### Record extracts
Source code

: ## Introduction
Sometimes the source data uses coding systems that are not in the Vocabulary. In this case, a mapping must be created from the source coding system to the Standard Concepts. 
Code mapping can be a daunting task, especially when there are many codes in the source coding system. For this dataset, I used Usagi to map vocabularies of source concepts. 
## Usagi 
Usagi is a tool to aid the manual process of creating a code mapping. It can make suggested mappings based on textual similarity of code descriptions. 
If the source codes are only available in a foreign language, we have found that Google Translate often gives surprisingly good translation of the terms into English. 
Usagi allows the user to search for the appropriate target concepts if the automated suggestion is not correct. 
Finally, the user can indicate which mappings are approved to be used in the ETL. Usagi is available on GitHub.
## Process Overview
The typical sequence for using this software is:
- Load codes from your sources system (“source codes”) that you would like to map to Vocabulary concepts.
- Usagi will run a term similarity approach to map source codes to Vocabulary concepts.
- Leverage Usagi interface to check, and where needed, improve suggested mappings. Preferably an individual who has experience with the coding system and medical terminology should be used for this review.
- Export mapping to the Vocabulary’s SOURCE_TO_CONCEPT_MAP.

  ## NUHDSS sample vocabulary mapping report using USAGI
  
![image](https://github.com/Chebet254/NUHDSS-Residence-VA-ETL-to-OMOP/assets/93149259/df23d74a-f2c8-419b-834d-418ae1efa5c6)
######
__Exercise instructions__
Write out all of the rows above again, word for word and without changing anything.

__Response below__
Source code

: ## Introduction
Sometimes the source data uses coding systems that are not in the Vocabulary. In this case, a mapping must be created from the source coding system to the Standard Concepts. 
Code mapping can be a daunting task, especially when there are many codes in the source coding system. For this dataset, I used Usagi to map vocabularies of source concepts. 
## Usagi 
Usagi is a tool to aid the manual process of creating a code mapping. It can make suggested mappings based on textual similarity of code descriptions. 
If the source codes are only available in a foreign language, we have found that Google Translate often gives surprisingly good translation of the terms into English. 
Usagi allows the user to search for the appropriate target concepts if the automated suggestion is not correct. 
Finally, the user can indicate which mappings are approved to be used in the ETL. Usagi is available on GitHub.
## Process Overview
The typical sequence for using this software is:
- Load codes from your sources system (“source codes”) that you would like to map to Vocabulary concepts.
- Usagi will run a term similarity approach to map source codes to Vocabulary concepts.
- Leverage Usagi interface to check, and where needed, improve suggested mappings. Preferably an individual who has experience with the coding system and medical terminology should be used for this review.
- Export mapping to the Vocabulary’s SOURCE_TO_CONCEPT_MAP.

  ## NUHDSS sample vocabulary mapping report using USAGI
  
![image](https://github.com/Chebet254/NUHDSS-Residence-VA-ETL-to-OMOP/assets/93149259/df23d74a-f2c8-419b-834d-418ae1efa5c6)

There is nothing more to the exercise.